きょうかいくうかん☆とろぴかる
温室内にいると思っていた。ガラス張りの天井に蔦が絡みつき、水滴が落ちて来る。
乎代子は何か頭に酷い衝撃を受け、星が舞い、意識を失って、起きたら緑に包まれた謎の建物内にいた。
南国の野鳥、聞きなれない囀りと湿度の高い空気が気持ち悪い。体を起こすと隣に白骨死体があった。何体もある。
服装に統一感はない。自分のように、この建物内にやって来て──頭のうちどころが悪かったのかもしれない。

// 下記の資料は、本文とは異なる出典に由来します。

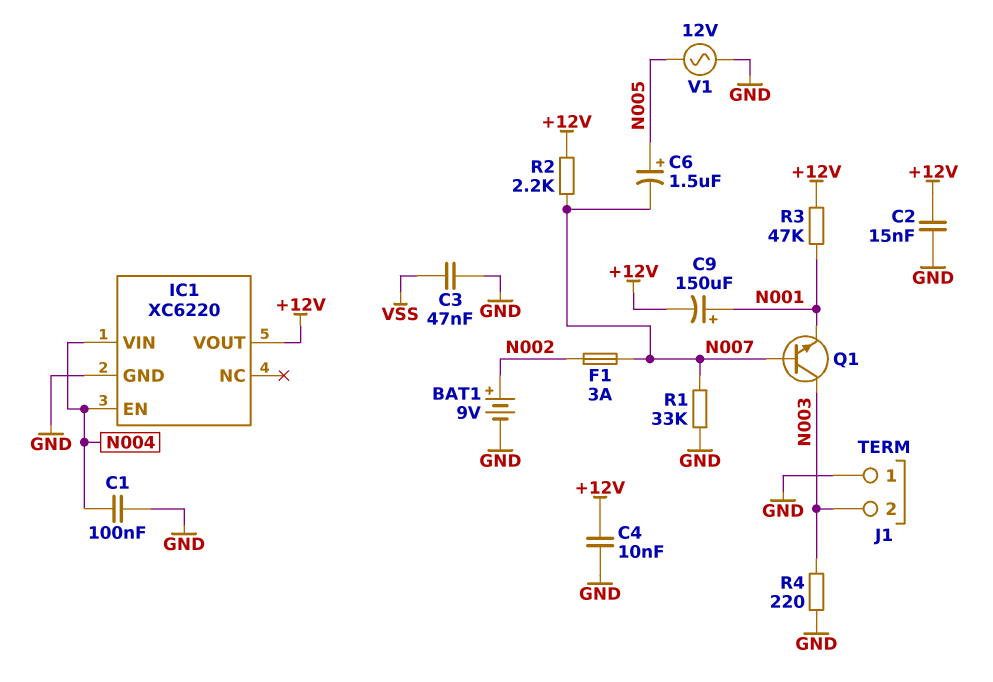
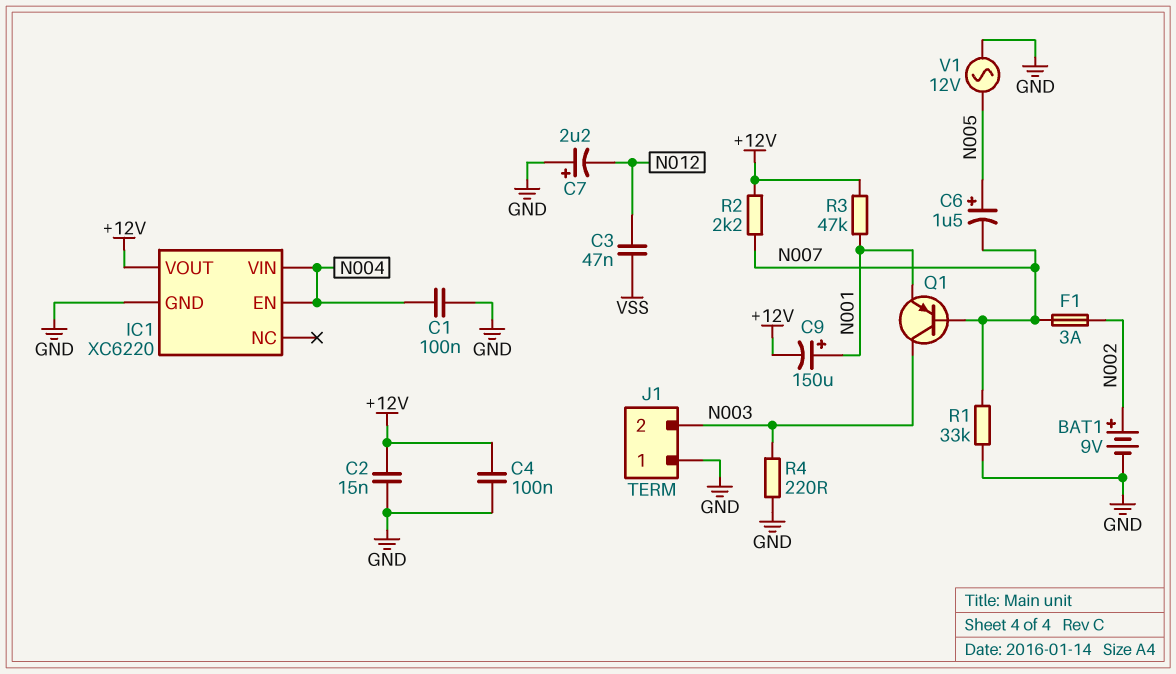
C3: 47nF (GND, VSS) -> 47nF (N012, VSS)
C4: 10nF (+12V, GND) -> 100nF (+12V, GND)
C7: none -> 2.2uF (plus GND, minus N012)
Q1: NPN (B N007, C N003, E N001) -> PNP (B N007, C N003, E N001)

仕方ない。頭痛に顔を顰めながらも、辺りを把握する。何かのターミナル駅のようだ。
センセーショナルなデザインの、巨大なそれは熱帯雨林に生えた植物に蝕まれている。
(荷物…どこだ?)
自分の所持品は幸い間近にあり、頭痛薬を探す。あった。
(水があればいいんだけどよ)
白骨死体を避けながら案内板を見やる。読めない。アルファベットでも感じでもサンスクリット語でもない。
地球上には存在しない言語に思えた。
ピクトグラムを頼りに、トイレ?と思えるマークに向かう。最悪トイレの水でもいい。自らの雑な免疫力を信じているから。
至る所に『人間』の死体がある。頭があり、胴があり四足の骨がある。地球上でない世界の人間がこの形であると言う確信は無い。
きっとこの地にやってきた不幸な人々に違いない。
「あ、乎代子!やっと見つけたぁ〜!」
パビャ子が緊張感なく暗がりの通路から現れた。
「パビャ子。何であんたが?」
「夢じゃないよ。私も知らないんだけど気がついたらここに」
「ふーん…」
「信じてよォ!」
きつく腕を握られて痛みを感じる。夢ではないようだ。
パラレルワールド的ジャングルサバイバル第1話です。
よくある熱帯雨林が舞台になります。熱帯雨林に実際行った事ないので描写は全部想像です。
危険な毒虫やでかいニシキヘビがいるイメージがあります。
謎の小屋にいるニシキヘビ…。某探検番組の見すぎでしょうか…。